**Written task**
Find the line below with "autovelox e, quando necessario, il" and the line with "Datenschutz |". Output them and the lines between, exactly, but not the pictures.

**Information provided**
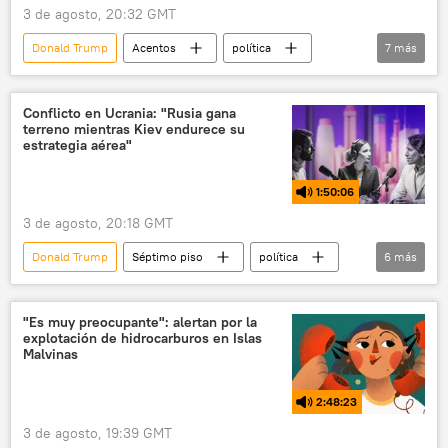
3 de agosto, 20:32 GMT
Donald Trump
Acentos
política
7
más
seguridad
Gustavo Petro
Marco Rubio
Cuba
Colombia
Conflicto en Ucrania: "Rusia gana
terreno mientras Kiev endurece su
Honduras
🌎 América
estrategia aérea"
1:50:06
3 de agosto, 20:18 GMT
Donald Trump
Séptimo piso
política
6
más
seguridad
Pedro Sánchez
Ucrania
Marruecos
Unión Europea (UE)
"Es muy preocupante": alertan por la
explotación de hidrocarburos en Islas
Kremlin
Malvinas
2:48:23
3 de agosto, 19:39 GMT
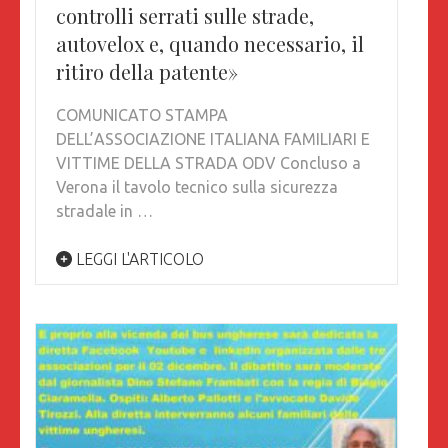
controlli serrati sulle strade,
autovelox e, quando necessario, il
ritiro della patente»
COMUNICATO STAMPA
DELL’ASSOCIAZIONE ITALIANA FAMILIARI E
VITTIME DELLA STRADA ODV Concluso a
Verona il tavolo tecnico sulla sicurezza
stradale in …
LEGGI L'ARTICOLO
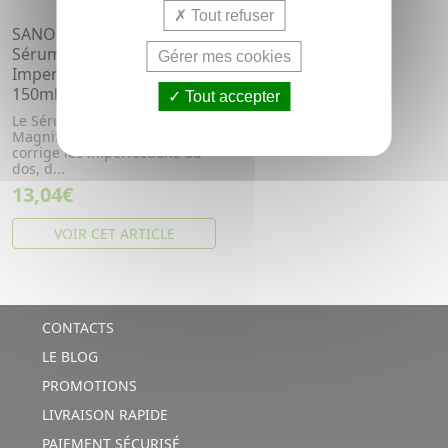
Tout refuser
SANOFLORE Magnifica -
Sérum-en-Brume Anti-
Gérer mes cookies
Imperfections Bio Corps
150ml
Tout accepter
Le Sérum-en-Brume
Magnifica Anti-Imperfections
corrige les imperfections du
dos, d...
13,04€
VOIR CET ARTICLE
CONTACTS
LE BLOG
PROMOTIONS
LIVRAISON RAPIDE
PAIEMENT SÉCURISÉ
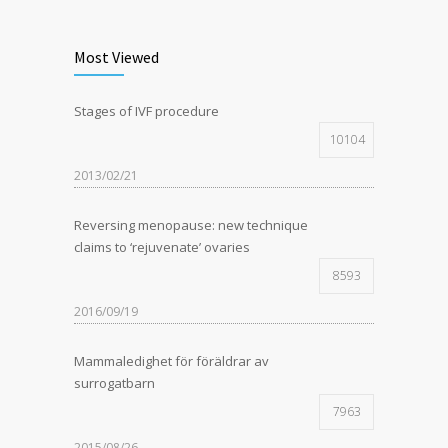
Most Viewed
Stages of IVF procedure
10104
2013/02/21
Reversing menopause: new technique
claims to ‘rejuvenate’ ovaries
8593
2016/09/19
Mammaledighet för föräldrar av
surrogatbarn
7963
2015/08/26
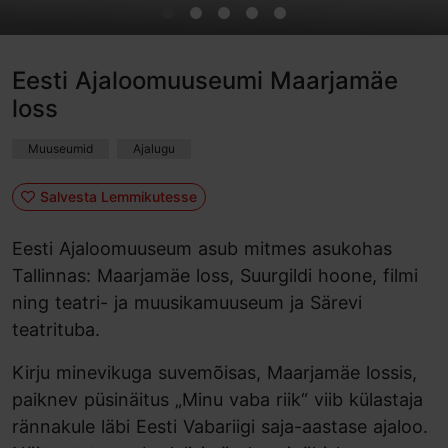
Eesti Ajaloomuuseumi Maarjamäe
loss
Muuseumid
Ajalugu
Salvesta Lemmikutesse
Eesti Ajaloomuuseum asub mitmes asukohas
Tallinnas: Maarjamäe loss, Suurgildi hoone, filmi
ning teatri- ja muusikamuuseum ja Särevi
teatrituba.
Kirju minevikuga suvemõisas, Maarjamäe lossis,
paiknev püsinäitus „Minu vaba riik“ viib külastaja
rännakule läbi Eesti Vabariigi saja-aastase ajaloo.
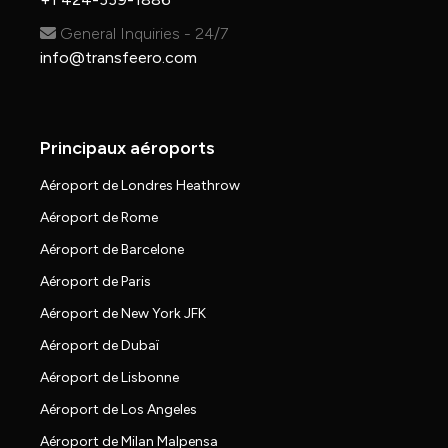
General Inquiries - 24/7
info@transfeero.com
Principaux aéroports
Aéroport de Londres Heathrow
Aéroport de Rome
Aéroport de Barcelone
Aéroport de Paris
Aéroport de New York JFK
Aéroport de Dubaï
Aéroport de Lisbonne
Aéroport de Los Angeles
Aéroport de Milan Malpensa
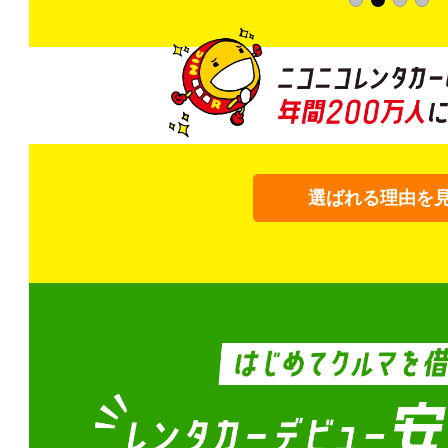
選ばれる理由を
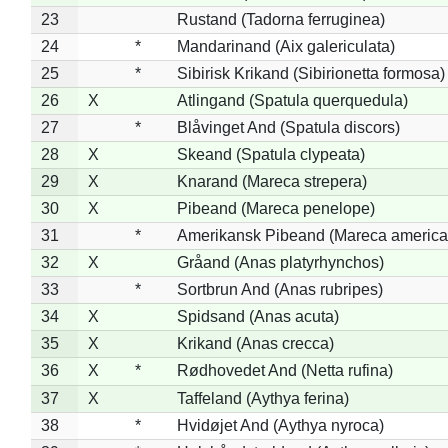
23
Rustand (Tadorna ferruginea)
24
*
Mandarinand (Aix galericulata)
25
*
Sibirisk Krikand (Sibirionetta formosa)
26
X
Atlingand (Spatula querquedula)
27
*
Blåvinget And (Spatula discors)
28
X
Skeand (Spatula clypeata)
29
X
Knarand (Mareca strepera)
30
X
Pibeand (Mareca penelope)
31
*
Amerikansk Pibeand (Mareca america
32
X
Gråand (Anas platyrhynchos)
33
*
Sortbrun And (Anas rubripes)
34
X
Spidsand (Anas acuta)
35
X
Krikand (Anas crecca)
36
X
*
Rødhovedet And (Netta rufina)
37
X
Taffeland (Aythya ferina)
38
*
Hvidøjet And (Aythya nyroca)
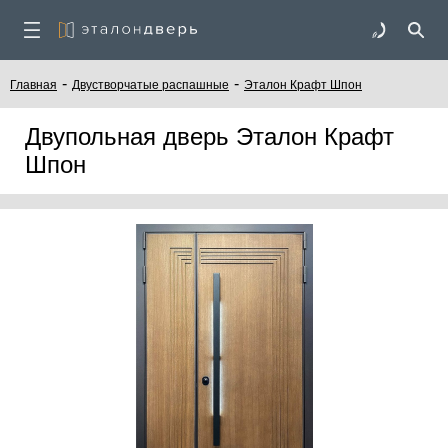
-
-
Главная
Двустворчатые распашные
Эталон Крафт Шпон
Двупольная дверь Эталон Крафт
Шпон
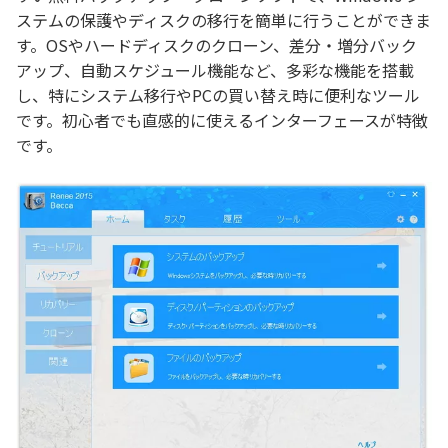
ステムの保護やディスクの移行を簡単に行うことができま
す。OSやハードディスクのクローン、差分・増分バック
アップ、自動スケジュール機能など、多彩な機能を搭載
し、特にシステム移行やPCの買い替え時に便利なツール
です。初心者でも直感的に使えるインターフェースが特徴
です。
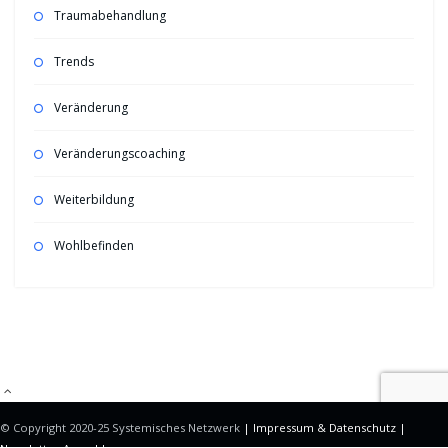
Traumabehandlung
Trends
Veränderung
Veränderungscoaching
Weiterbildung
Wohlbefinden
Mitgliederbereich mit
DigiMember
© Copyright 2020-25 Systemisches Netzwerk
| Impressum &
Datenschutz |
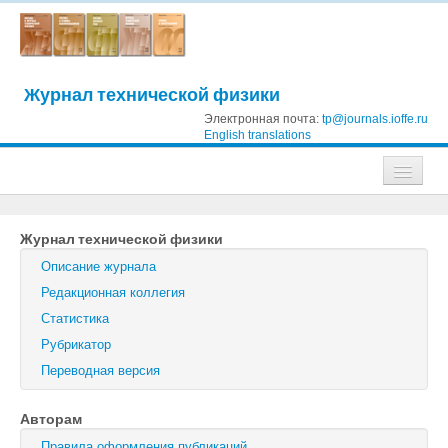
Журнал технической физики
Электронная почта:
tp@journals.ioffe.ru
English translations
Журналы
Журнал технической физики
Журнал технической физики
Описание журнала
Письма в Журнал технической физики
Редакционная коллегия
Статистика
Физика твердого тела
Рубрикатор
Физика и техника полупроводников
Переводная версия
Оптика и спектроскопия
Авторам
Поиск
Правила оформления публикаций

**Exercise response**
autovelox e, quando necessario, il
ritiro della patente»
COMUNICATO STAMPA
DELL’ASSOCIAZIONE ITALIANA FAMILIARI E
VITTIME DELLA STRADA ODV Concluso a
Verona il tavolo tecnico sulla sicurezza
stradale in …
LEGGI L'ARTICOLO
Tout refuser
SANOFLORE Magnifica -
Sérum-en-Brume Anti-
Gérer mes cookies
Imperfections Bio Corps
150ml
Tout accepter
Le Sérum-en-Brume
Magnifica Anti-Imperfections
corrige les imperfections du
dos, d...
13,04€
VOIR CET ARTICLE
CONTACTS
LE BLOG
PROMOTIONS
LIVRAISON RAPIDE
PAIEMENT SÉCURISÉ
Most Viewed
Stages of IVF procedure
10104
2013/02/21
Reversing menopause: new technique
claims to ‘rejuvenate’ ovaries
8593
2016/09/19
Mammaledighet för föräldrar av
surrogatbarn
7963
2015/08/26
Eesti Ajaloomuuseumi Maarjamäe
loss
Muuseumid
Ajalugu
Salvesta Lemmikutesse
Eesti Ajaloomuuseum asub mitmes asukohas
Tallinnas: Maarjamäe loss, Suurgildi hoone, filmi
ning teatri- ja muusikamuuseum ja Särevi
teatrituba.
Kirju minevikuga suvemõisas, Maarjamäe lossis,
paiknev püsinäitus „Minu vaba riik“ viib külastaja
rännakule läbi Eesti Vabariigi saja-aastase ajaloo.
General Inquiries - 24/7
info@transfeero.com
Principaux aéroports
Aéroport de Londres Heathrow
Aéroport de Rome
Aéroport de Barcelone
Aéroport de Paris
Aéroport de New York JFK
Aéroport de Dubaï
Aéroport de Lisbonne
Aéroport de Los Angeles
Aéroport de Milan Malpensa
選ばれる理由を
23
Rustand (Tadorna ferruginea)
24
*
Mandarinand (Aix galericulata)
25
*
Sibirisk Krikand (Sibirionetta formosa)
26
X
Atlingand (Spatula querquedula)
27
*
Blåvinget And (Spatula discors)
28
X
Skeand (Spatula clypeata)
29
X
Knarand (Mareca strepera)
30
X
Pibeand (Mareca penelope)
31
*
Amerikansk Pibeand (Mareca america
32
X
Gråand (Anas platyrhynchos)
33
*
Sortbrun And (Anas rubripes)
34
X
Spidsand (Anas acuta)
35
X
Krikand (Anas crecca)
36
X
*
Rødhovedet And (Netta rufina)
37
X
Taffeland (Aythya ferina)
38
*
Hvidøjet And (Aythya nyroca)
-
-
Главная
Двустворчатые распашные
Эталон Крафт Шпон
Двупольная дверь Эталон Крафт
Шпон
ステムの保護やディスクの移行を簡単に行うことができま
す。OSやハードディスクのクローン、差分・増分バック
アップ、自動スケジュール機能など、多彩な機能を搭載
し、特にシステム移行やPCの買い替え時に便利なツール
です。初心者でも直感的に使えるインターフェースが特徴
です。
Traumabehandlung
Trends
Veränderung
Veränderungscoaching
Weiterbildung
Wohlbefinden
Mitgliederbereich mit
DigiMember
© Copyright 2020-25 Systemisches Netzwerk
| Impressum &
Datenschutz |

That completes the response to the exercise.